■ DOCUMENT SEGMENT:

****************************************

# How Long



## Happy Hooker (Jan 18, 2010)

I placed and order from Nirvanda on Dec 14,09 I was emailed a order # and on Dec. 18  I received a tracking # and a notice that this order had gone to overseas postal service for delivery to Canada .Well it is Jan 18 and nothinghad arrived yet is this normal for this type of order or has something happeded ? I am getting somewhat concerned because my schedule time to plant is running out and it not giving me much time to shop else where .


----------



## legalize_freedom (Jan 18, 2010)

seems like a long wait to me, have you tried contacting Nirvana to see if they have heard anything?

I don't know about Canada, but if a package is seized in the mail here, they send you a letter stateing that it has been confinscated...but if I remember right it is not illegal in Cananda to have seeds, just can't germinate them...so I don't know what could be holding them up.  I would contact Nirvana.

Can I ask why you didn't just buy seeds right there in Canada?  We used to make trips up there, just to stock up on seeds.  At the time it felt safer to just make the trip...lol it also gave me and my buddy a chance to get away from the wives for a few days...lol...party!


----------



## Happy Hooker (Jan 18, 2010)

I haven't contacted then yet I didn't want to seem inpatient but think I will in the next few days. I couldn't find the strain of seeds on the websites here in Canada if I have to reorder it will be from a shop in Canada.


----------



## pcduck (Jan 18, 2010)

****************************************

■ YOUR GOAL:
Reproduce, word for word, the stretch of the forum thread about the delayed seed order from "I placed and" through "else where .".

■ DATA EXTRACT:
****************************************

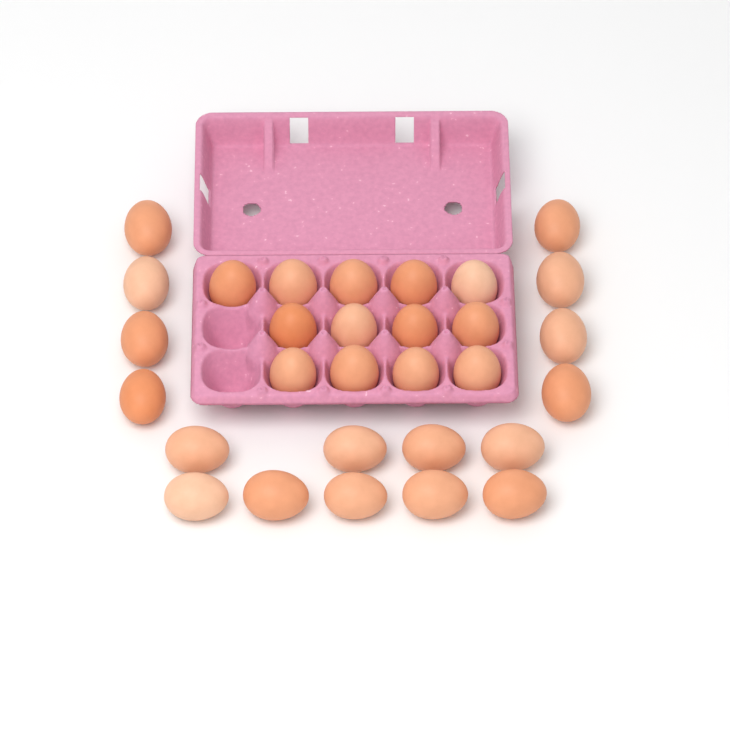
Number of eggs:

****************************************

■ OUTPUT FOR THIS TASK:
I placed and order from Nirvanda on Dec 14,09 I was emailed a order # and on Dec. 18  I received a tracking # and a notice that this order had gone to overseas postal service for delivery to Canada .Well it is Jan 18 and nothinghad arrived yet is this normal for this type of order or has something happeded ? I am getting somewhat concerned because my schedule time to plant is running out and it not giving me much time to shop else where .